Une continuité jusqu’au paiement
Le suivi d’une facture ne s’arrête pas à sa validation. Les équipes doivent également savoir si elle a été préparée pour règlement, si elle a été payée et pouvoir retrouver son historique en cas de question d’un fournisseur.
Cette continuité contribue à fluidifier les échanges et à sécuriser le parcours de la facture.

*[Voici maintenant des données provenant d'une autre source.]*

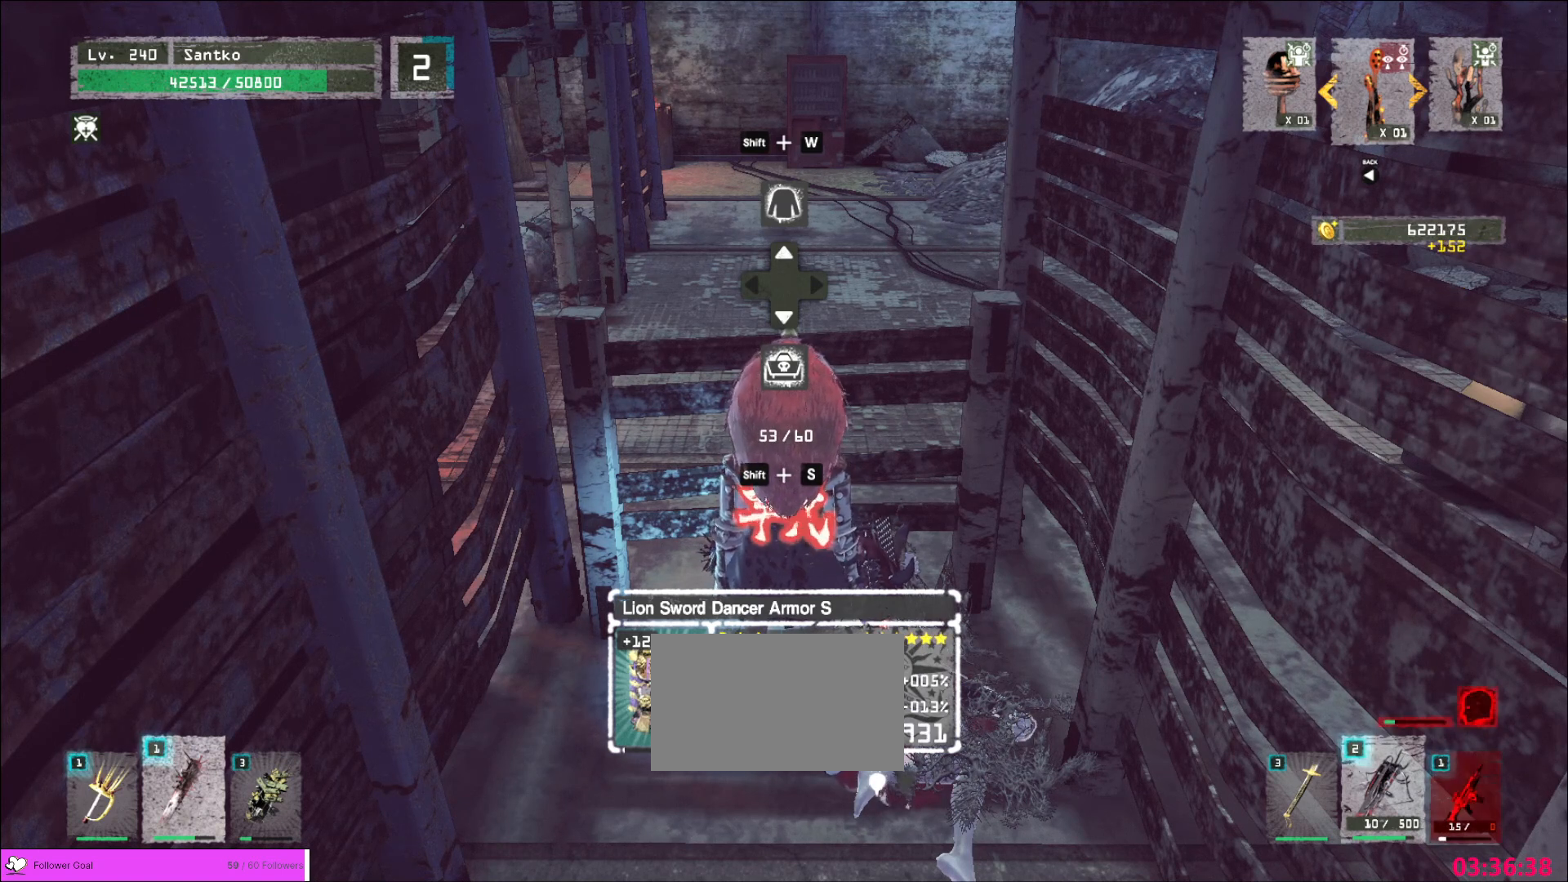
{"keys": ["s"], "mouse": ["mb5"], "events": []}
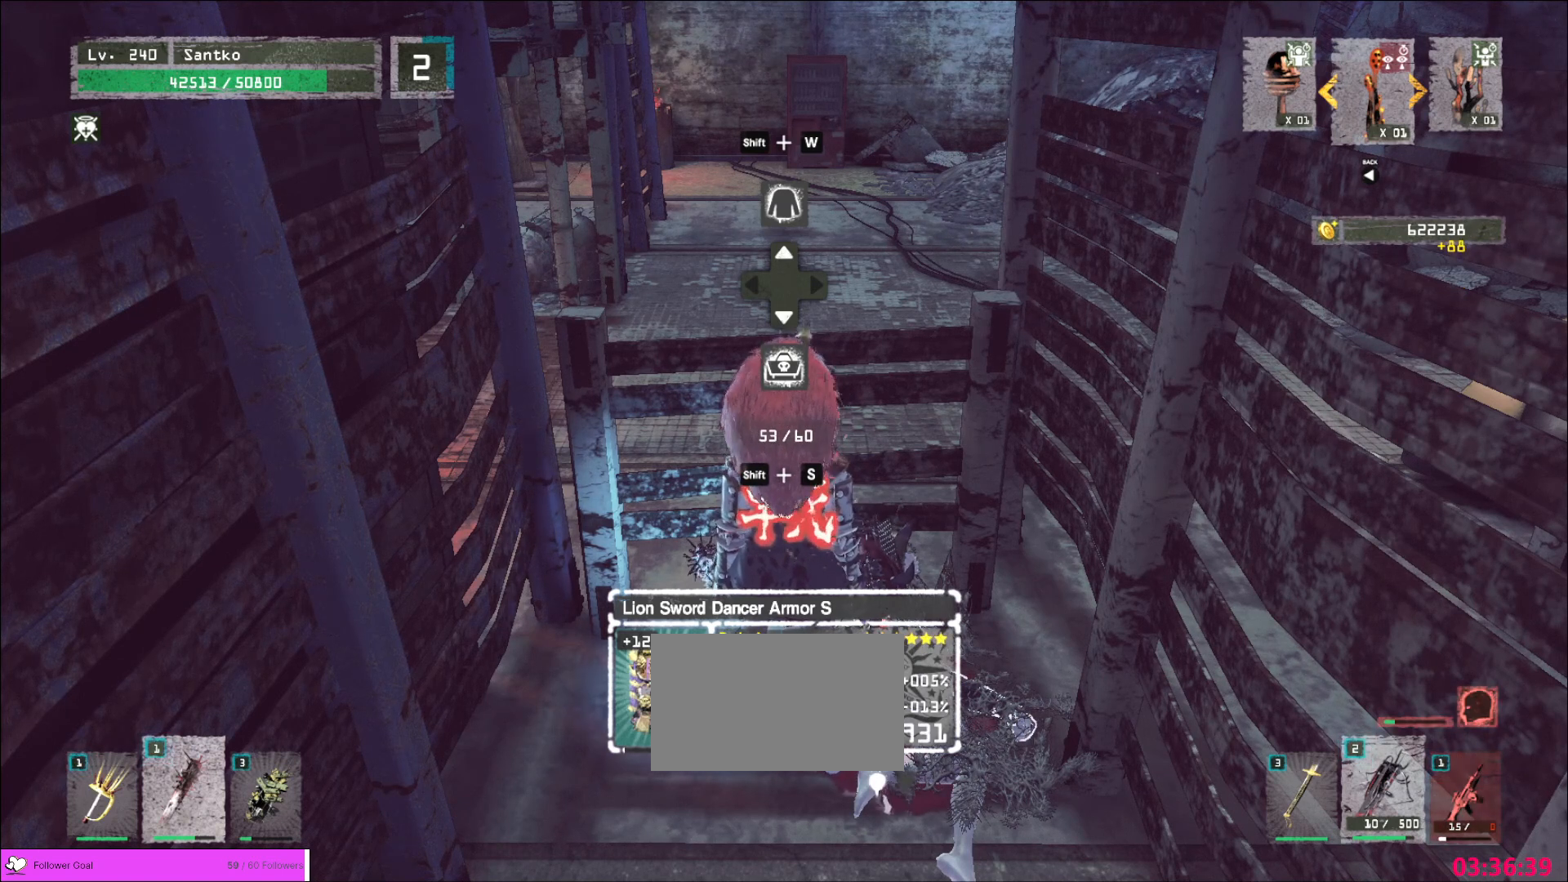
{"keys": ["s"], "mouse": ["mb5"], "events": []}
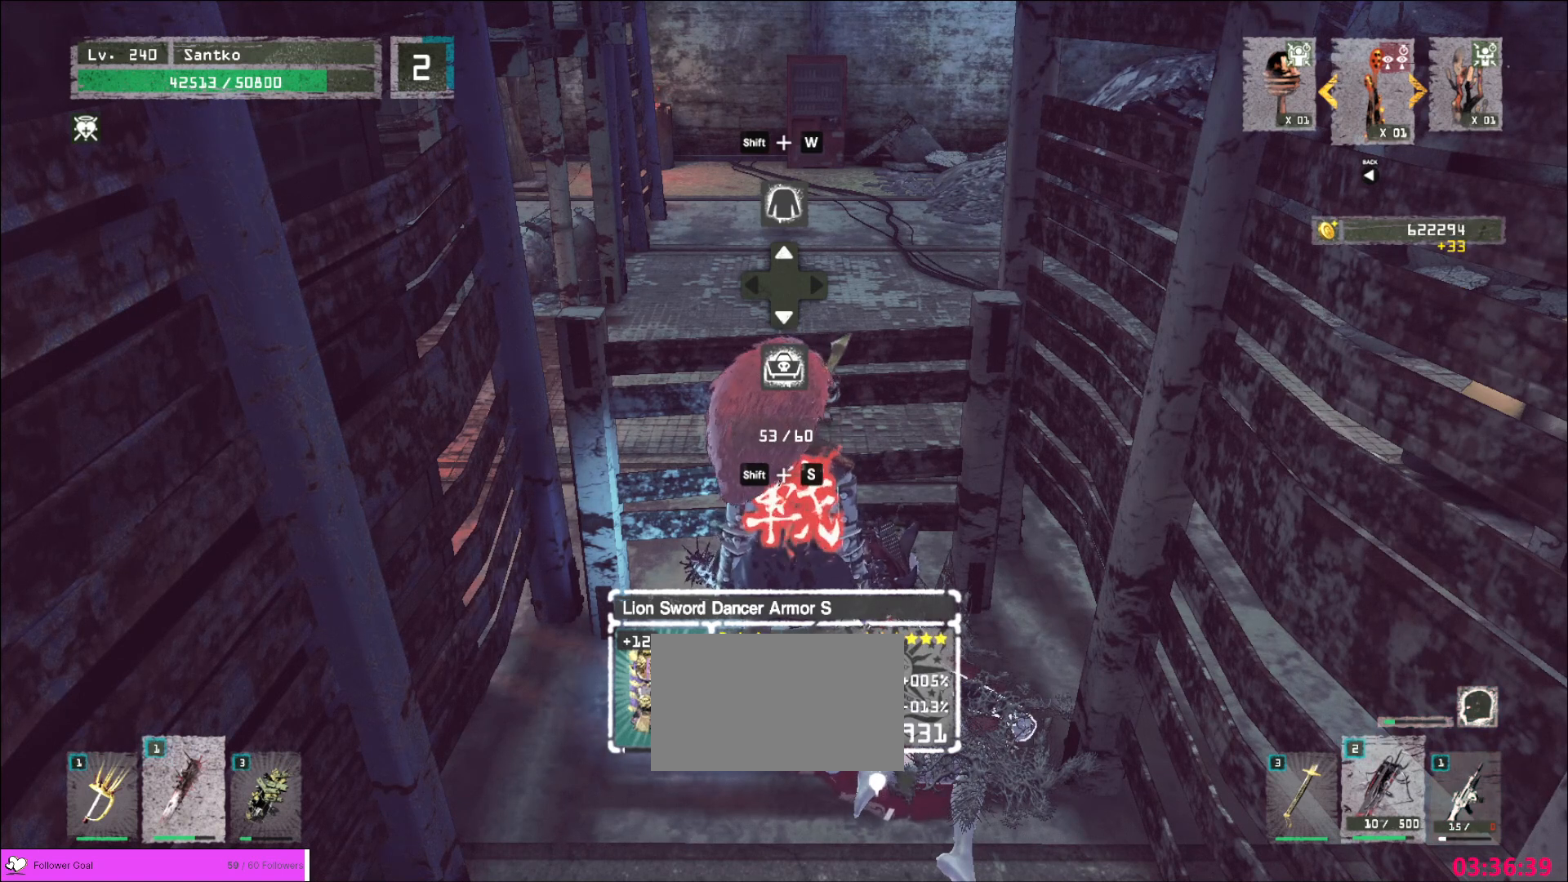
{"keys": ["s"], "mouse": ["mb5"], "events": []}
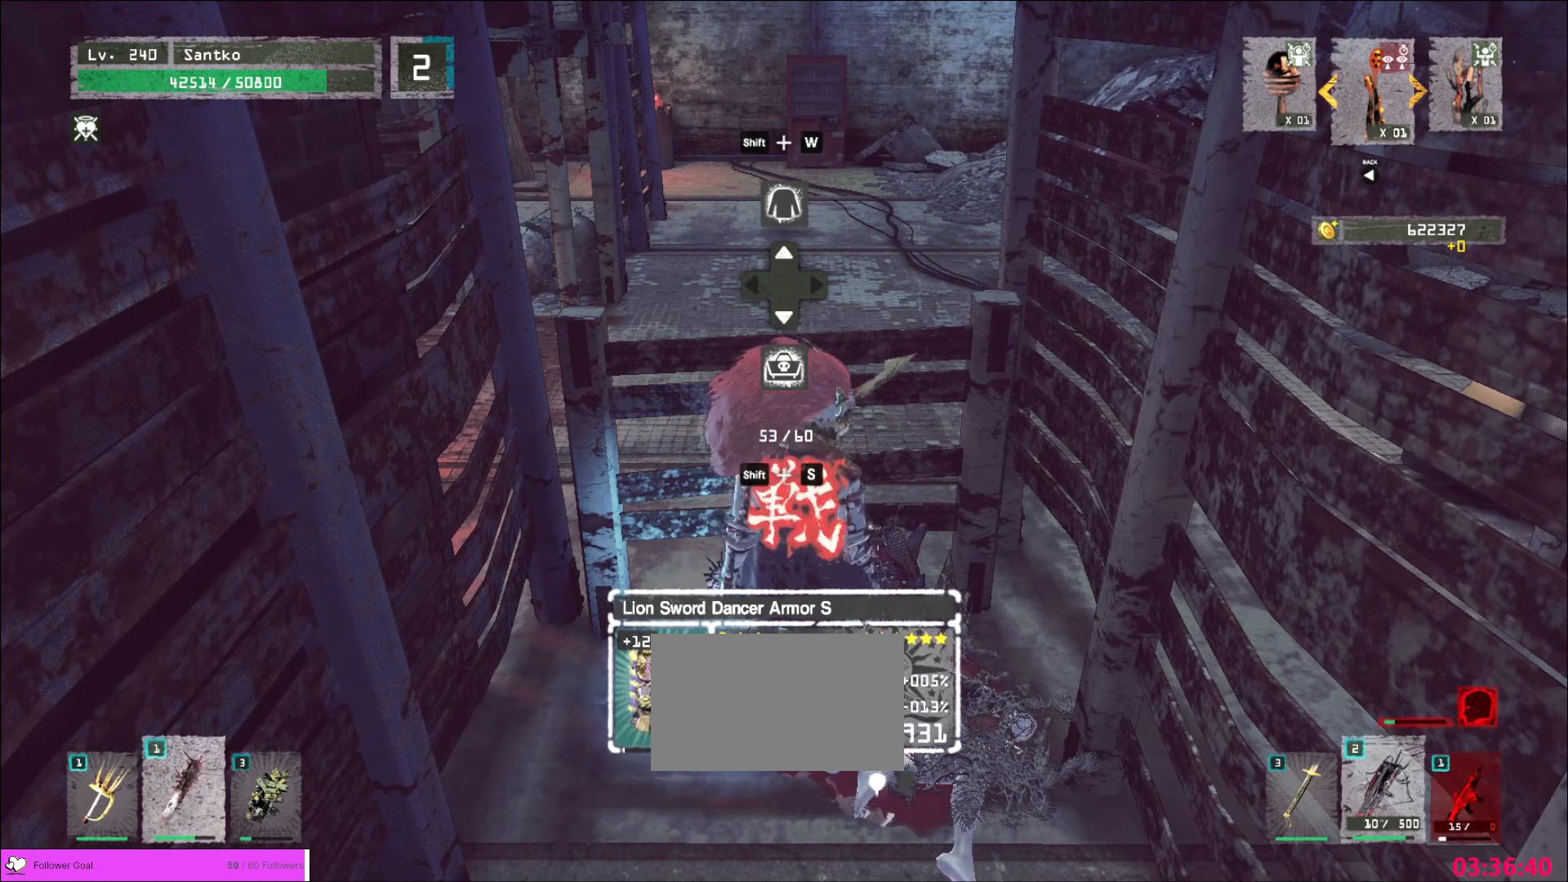
{"keys": ["s"], "mouse": ["mb5"], "events": []}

Une transition qui s’intègre dans les habitudes existantes
La facturation électronique ne doit pas nécessairement bouleverser l’organisation des équipes. Lorsqu’elle s’appuie sur un environnement déjà utilisé au quotidien, son adoption peut être plus rapide et plus naturelle.
Centraliser les factures sans multiplier les outils
Karanext permet de recevoir automatiquement les factures fournisseurs et de les centraliser dans l’environnement de travail des équipes. La solution accompagne ainsi la réception, le traitement et le suivi des factures sans imposer un outil séparé.
Les équipes peuvent conserver leurs repères tout en bénéficiant d’une meilleure visibilité sur les documents en cours. Cette approche permet de rapprocher la gestion des factures fournisseurs, les achats et le suivi des opérations au sein d’un même ERP.
Gérer les situations transitoires avec méthode
La période de démarrage peut encore donner lieu à des situations particulières, notamment lorsqu’une facture arrive par e-mail, au format PDF ou par un autre canal habituel.
La DGFiP précise qu’une facture ne doit pas être écartée uniquement en raison de son canal de transmission lorsqu’elle correspond à une opération réelle et contient les informations nécessaires à son traitement. L’entreprise doit toutefois poursuivre la régularisation du flux et conserver une traçabilité suffisante.
Retour client : Duonext adopte rapidement la facturation électronique
Une transition fluide, sans changer les habitudes de travail
La facturation électronique ouvre une nouvelle étape
La réforme ne doit donc pas être abordée uniquement comme une obligation liée au format des factures. Elle invite aussi les entreprises à structurer leur gestion des achats et à améliorer la circulation des informations entre les équipes.
Pour les sociétés de services, le véritable enjeu consiste à maintenir une continuité entre le fournisseur, la dépense, le projet, la validation et le paiement.
Une gestion plus intégrée permet de gagner en visibilité, de limiter les ressaisies et de faciliter le suivi des coûts. Elle aide également les équipes à adopter progressivement le nouveau fonctionnement sans alourdir leur organisation.